• Exercise directions
Reproduce the lines from the beginning through the line holding "event-industry veterans share", including that line, and leave out any pictures.

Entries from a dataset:
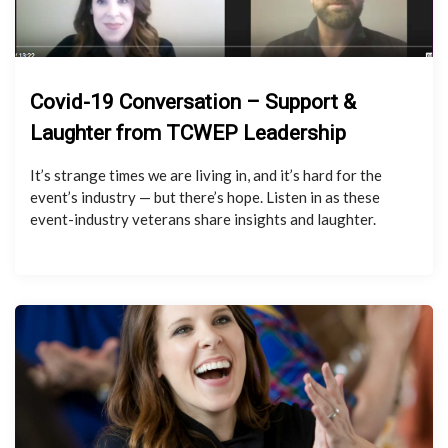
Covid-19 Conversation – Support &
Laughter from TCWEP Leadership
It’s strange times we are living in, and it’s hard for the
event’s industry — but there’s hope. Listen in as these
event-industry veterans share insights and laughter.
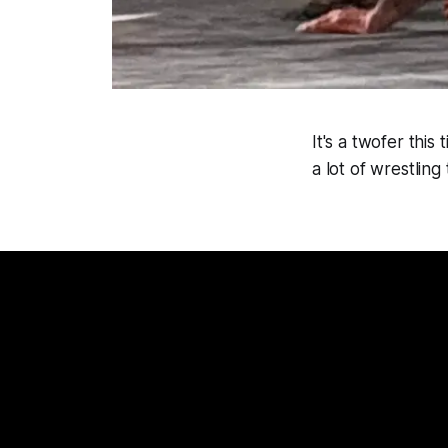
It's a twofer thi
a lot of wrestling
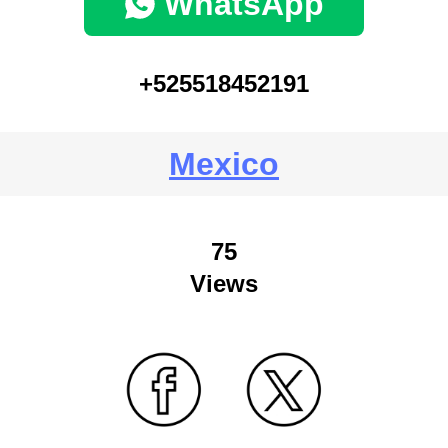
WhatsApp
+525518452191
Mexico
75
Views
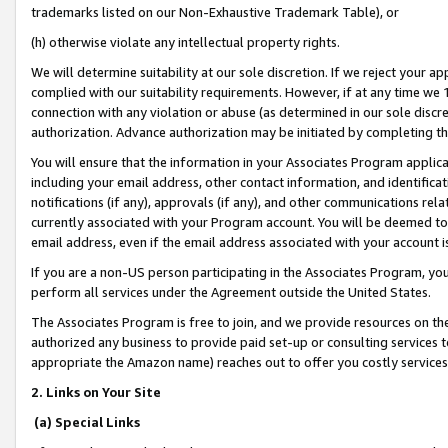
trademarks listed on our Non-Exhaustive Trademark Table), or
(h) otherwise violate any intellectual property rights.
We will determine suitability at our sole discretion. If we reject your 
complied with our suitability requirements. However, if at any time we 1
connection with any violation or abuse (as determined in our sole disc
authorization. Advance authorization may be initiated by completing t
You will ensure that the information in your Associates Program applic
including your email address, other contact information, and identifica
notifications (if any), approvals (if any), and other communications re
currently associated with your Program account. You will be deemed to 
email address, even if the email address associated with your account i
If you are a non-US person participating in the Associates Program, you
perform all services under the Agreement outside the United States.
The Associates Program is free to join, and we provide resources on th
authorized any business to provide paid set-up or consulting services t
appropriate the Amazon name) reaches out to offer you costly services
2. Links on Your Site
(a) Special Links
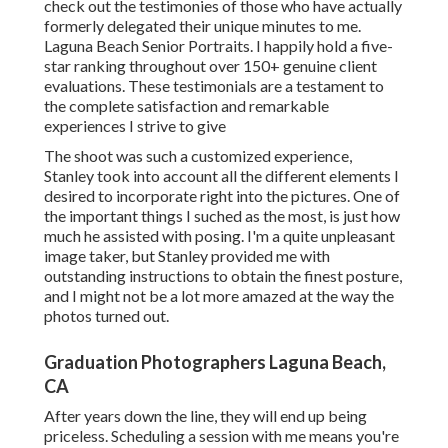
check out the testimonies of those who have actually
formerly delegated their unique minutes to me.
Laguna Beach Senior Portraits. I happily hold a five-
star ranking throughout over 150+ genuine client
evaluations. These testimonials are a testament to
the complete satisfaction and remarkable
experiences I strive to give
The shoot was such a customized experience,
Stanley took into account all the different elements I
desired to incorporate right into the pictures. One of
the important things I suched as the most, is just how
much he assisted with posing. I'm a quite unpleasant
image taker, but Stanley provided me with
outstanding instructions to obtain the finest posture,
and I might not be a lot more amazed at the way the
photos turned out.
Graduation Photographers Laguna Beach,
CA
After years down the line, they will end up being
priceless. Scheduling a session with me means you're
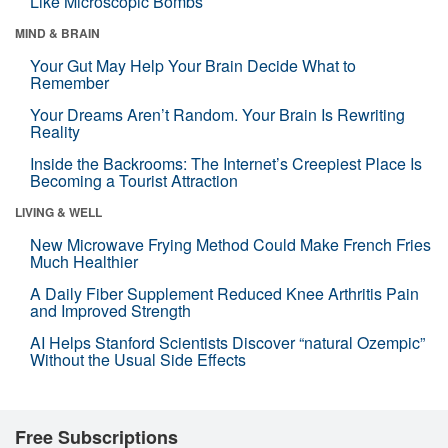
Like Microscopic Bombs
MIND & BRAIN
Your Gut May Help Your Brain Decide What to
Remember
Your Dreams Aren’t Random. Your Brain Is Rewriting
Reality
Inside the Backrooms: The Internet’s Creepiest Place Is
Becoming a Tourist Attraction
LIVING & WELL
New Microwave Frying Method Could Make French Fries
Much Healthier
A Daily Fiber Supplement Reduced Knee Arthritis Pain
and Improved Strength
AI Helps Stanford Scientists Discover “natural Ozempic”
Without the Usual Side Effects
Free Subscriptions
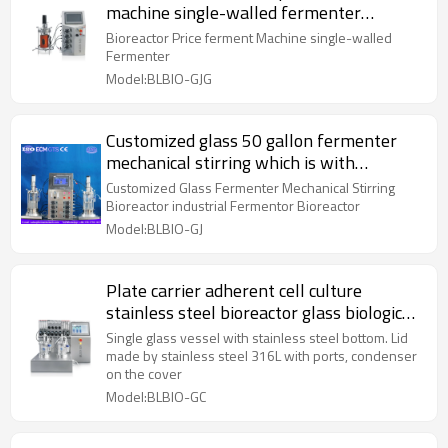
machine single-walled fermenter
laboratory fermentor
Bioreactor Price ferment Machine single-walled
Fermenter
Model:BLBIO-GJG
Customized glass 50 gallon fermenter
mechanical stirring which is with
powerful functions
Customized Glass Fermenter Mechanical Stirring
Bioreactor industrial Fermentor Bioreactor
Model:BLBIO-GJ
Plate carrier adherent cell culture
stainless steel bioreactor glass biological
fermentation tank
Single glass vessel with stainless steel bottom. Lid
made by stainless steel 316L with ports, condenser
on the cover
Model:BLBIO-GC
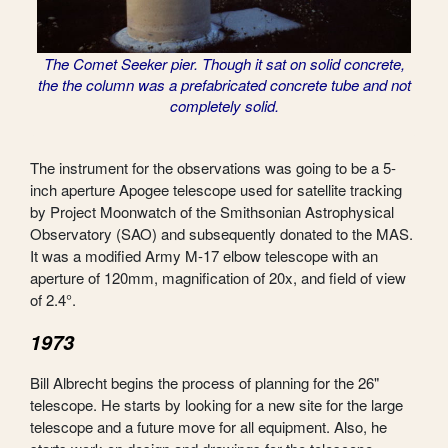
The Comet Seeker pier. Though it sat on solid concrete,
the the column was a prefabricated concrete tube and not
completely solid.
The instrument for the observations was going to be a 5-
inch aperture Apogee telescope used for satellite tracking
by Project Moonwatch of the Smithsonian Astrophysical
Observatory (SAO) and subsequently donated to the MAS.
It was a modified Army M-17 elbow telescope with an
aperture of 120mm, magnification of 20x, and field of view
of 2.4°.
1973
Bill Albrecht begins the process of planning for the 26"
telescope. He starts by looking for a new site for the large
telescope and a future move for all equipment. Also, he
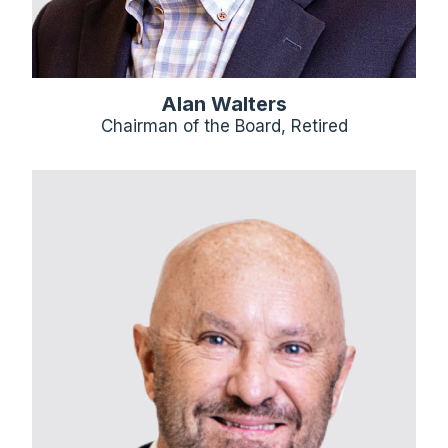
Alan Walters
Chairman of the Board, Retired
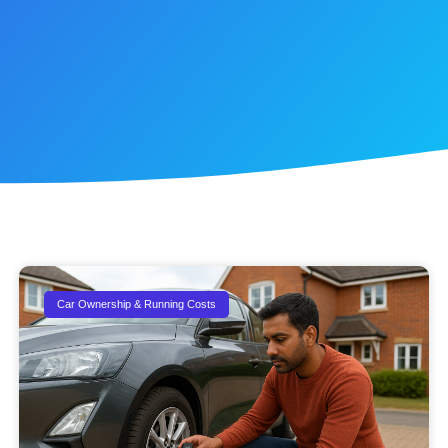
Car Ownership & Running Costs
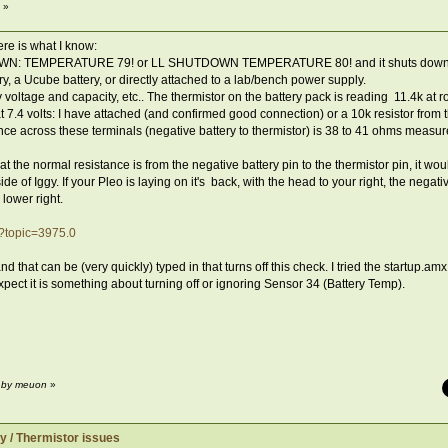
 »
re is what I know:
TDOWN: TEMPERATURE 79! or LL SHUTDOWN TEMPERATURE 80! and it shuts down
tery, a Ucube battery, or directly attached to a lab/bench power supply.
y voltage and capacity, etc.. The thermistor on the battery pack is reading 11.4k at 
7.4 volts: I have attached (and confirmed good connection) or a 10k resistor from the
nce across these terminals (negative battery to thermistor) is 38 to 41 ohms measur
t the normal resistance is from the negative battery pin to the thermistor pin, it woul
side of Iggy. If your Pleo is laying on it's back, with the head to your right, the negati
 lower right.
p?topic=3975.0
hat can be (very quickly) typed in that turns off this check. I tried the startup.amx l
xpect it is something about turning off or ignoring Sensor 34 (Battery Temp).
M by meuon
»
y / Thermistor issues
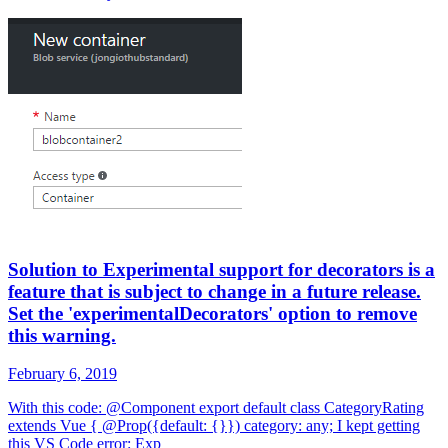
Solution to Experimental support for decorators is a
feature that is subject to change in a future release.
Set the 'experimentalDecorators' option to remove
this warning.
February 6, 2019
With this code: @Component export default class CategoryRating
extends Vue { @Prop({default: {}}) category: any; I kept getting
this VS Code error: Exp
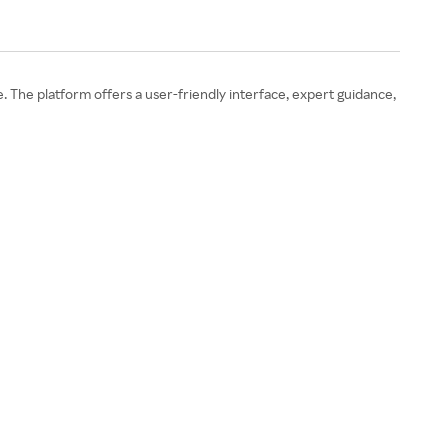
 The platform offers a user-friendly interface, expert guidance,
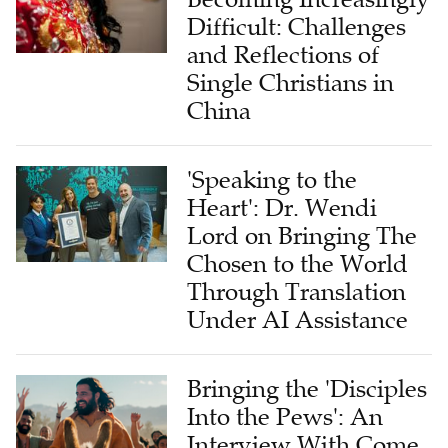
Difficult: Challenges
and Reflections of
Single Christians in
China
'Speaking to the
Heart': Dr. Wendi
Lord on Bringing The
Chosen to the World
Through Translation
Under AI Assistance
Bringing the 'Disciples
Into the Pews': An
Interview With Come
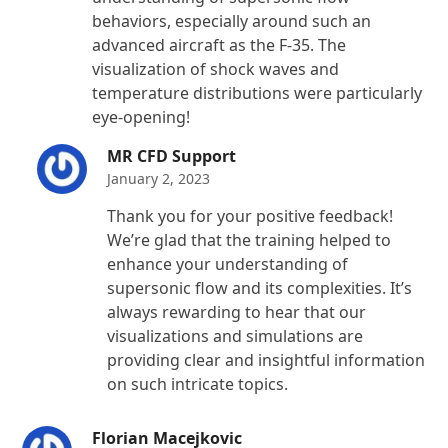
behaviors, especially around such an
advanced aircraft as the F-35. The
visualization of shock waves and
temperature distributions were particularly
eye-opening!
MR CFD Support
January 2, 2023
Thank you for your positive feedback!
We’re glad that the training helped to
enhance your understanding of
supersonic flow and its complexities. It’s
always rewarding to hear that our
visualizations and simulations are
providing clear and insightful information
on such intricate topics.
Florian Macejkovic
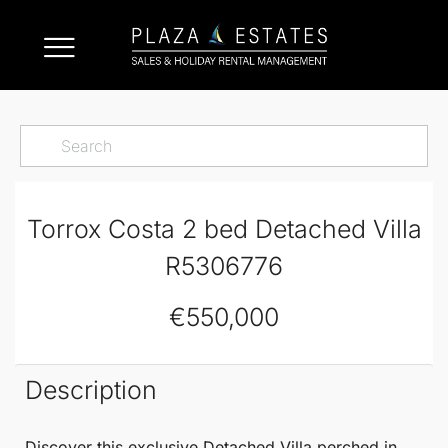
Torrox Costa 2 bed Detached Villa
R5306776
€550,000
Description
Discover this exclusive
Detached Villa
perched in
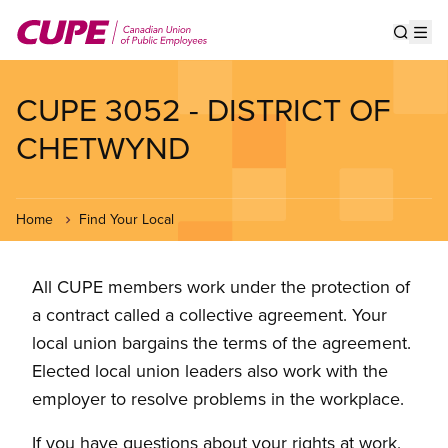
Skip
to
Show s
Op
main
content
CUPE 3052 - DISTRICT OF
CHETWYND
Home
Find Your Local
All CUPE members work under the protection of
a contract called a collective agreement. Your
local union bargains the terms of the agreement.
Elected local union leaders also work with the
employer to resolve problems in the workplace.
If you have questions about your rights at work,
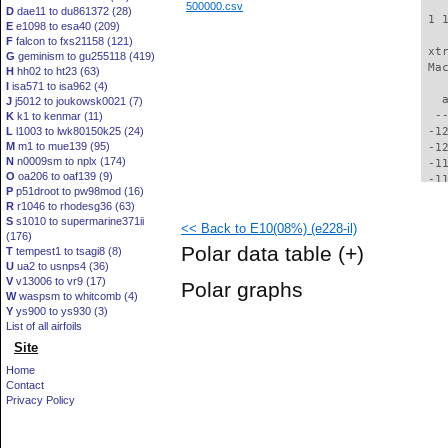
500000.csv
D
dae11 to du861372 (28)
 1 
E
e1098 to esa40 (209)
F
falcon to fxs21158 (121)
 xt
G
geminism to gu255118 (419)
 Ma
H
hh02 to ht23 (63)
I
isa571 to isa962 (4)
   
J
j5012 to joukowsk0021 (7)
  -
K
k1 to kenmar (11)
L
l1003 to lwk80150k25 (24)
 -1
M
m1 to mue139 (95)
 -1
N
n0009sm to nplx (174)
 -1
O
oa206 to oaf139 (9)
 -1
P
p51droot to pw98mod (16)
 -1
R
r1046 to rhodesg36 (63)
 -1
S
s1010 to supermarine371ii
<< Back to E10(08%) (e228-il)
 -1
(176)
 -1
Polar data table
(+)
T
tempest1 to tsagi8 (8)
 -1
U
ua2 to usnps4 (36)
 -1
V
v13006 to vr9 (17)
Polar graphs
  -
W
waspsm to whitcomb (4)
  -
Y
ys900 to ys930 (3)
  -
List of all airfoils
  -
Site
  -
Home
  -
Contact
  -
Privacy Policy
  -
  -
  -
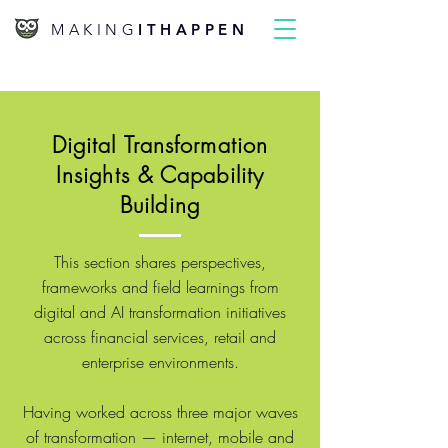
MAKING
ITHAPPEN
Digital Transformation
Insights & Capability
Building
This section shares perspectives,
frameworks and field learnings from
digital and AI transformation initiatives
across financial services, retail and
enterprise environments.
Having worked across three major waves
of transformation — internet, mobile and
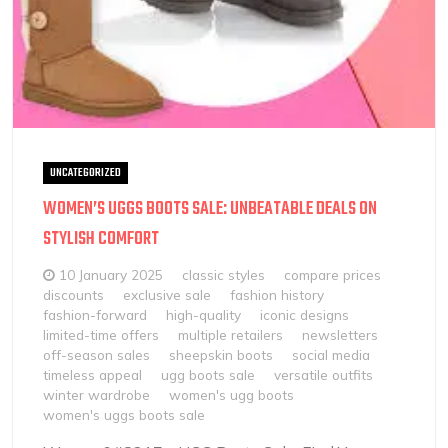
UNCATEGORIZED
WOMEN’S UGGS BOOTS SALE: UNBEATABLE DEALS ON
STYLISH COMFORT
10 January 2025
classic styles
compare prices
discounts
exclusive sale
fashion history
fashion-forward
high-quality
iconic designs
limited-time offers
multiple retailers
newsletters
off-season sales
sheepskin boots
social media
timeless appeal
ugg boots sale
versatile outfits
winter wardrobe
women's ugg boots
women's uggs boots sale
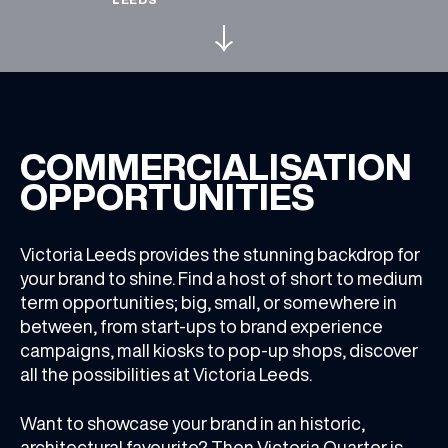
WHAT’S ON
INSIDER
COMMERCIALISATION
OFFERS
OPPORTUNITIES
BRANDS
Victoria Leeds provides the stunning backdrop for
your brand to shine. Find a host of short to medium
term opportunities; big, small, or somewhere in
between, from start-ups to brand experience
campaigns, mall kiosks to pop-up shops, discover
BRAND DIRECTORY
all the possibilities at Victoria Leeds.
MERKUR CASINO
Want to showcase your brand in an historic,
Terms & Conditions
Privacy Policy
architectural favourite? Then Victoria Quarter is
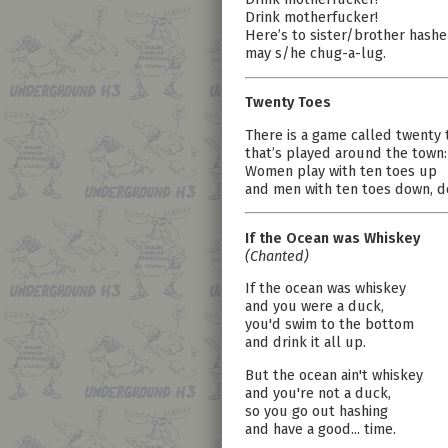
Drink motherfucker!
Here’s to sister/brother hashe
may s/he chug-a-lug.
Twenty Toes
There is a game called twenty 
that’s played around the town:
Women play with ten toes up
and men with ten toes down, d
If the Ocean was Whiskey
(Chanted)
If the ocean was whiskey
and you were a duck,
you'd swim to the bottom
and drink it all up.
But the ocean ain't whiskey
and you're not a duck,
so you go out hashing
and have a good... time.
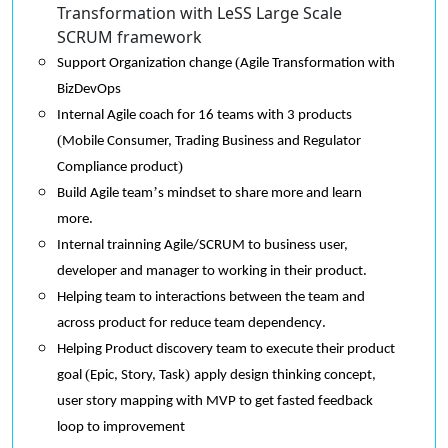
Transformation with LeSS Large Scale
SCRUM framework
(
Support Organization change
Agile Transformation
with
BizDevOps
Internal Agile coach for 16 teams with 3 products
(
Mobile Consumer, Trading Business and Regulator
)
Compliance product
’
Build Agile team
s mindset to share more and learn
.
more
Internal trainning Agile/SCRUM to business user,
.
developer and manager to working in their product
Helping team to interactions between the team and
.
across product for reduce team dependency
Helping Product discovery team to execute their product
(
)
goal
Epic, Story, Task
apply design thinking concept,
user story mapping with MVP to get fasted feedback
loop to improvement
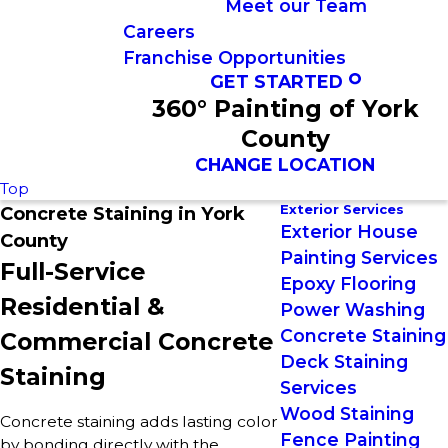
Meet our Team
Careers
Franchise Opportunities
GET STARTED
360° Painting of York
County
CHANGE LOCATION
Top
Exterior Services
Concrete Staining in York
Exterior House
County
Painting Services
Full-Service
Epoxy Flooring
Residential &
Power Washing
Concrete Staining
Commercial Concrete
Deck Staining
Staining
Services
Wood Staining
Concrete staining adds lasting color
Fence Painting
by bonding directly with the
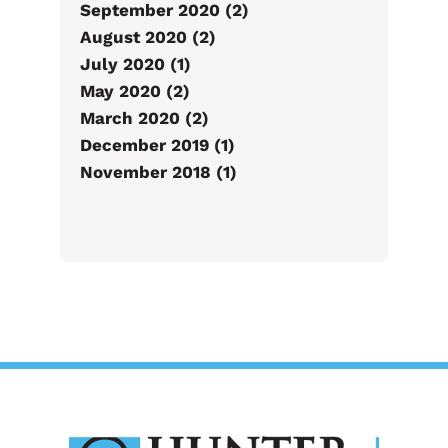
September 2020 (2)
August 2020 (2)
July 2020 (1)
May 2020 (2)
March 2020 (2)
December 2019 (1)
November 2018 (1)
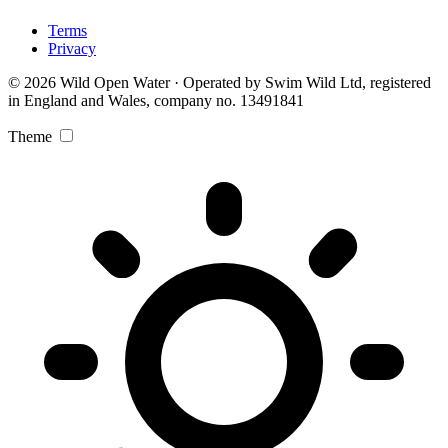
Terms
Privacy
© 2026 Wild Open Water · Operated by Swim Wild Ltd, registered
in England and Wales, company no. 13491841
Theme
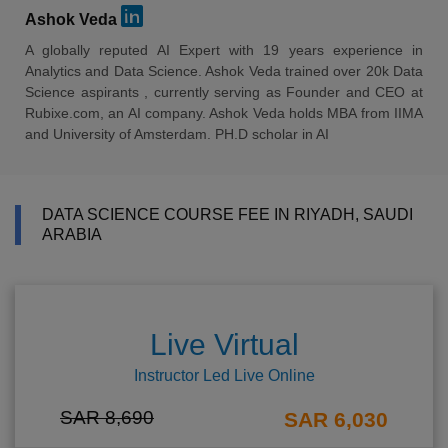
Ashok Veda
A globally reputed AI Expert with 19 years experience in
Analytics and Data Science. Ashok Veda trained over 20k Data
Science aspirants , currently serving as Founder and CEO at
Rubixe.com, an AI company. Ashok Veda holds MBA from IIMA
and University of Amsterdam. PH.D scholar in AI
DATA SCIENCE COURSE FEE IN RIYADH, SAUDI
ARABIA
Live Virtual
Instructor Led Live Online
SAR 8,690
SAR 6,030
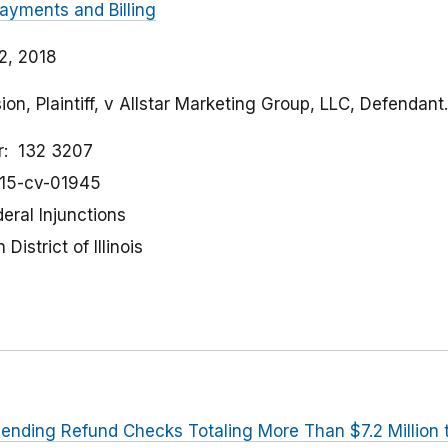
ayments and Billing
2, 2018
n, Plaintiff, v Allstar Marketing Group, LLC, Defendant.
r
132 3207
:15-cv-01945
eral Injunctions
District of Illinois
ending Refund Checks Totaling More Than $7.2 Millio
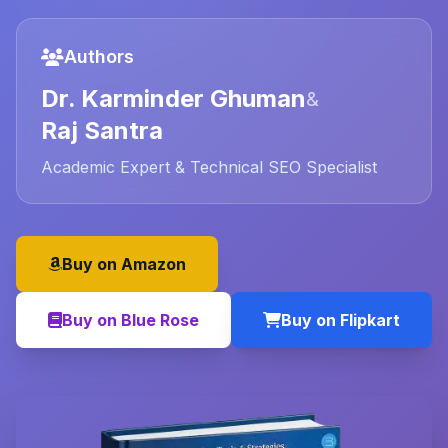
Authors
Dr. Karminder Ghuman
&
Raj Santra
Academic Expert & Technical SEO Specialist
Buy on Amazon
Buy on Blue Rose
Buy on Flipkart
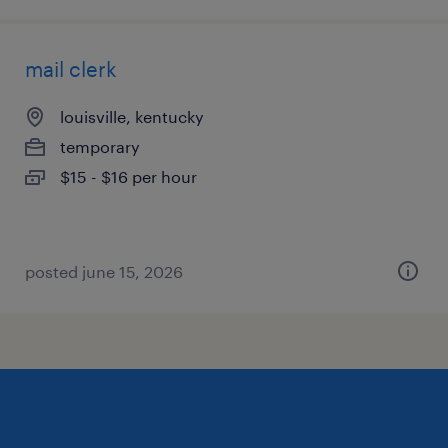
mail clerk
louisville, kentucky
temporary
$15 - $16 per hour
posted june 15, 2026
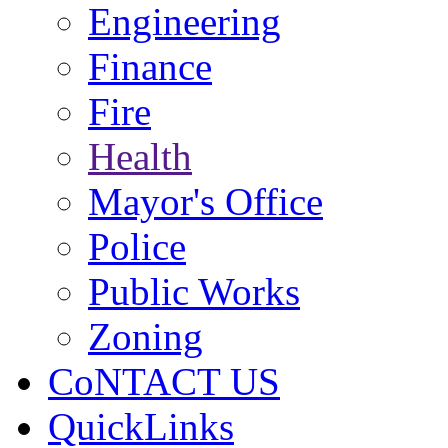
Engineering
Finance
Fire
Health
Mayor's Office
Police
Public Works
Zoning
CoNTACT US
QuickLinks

• Your response
Covid-19 Conversation – Support &
Laughter from TCWEP Leadership
It’s strange times we are living in, and it’s hard for the
event’s industry — but there’s hope. Listen in as these
event-industry veterans share insights and laughter.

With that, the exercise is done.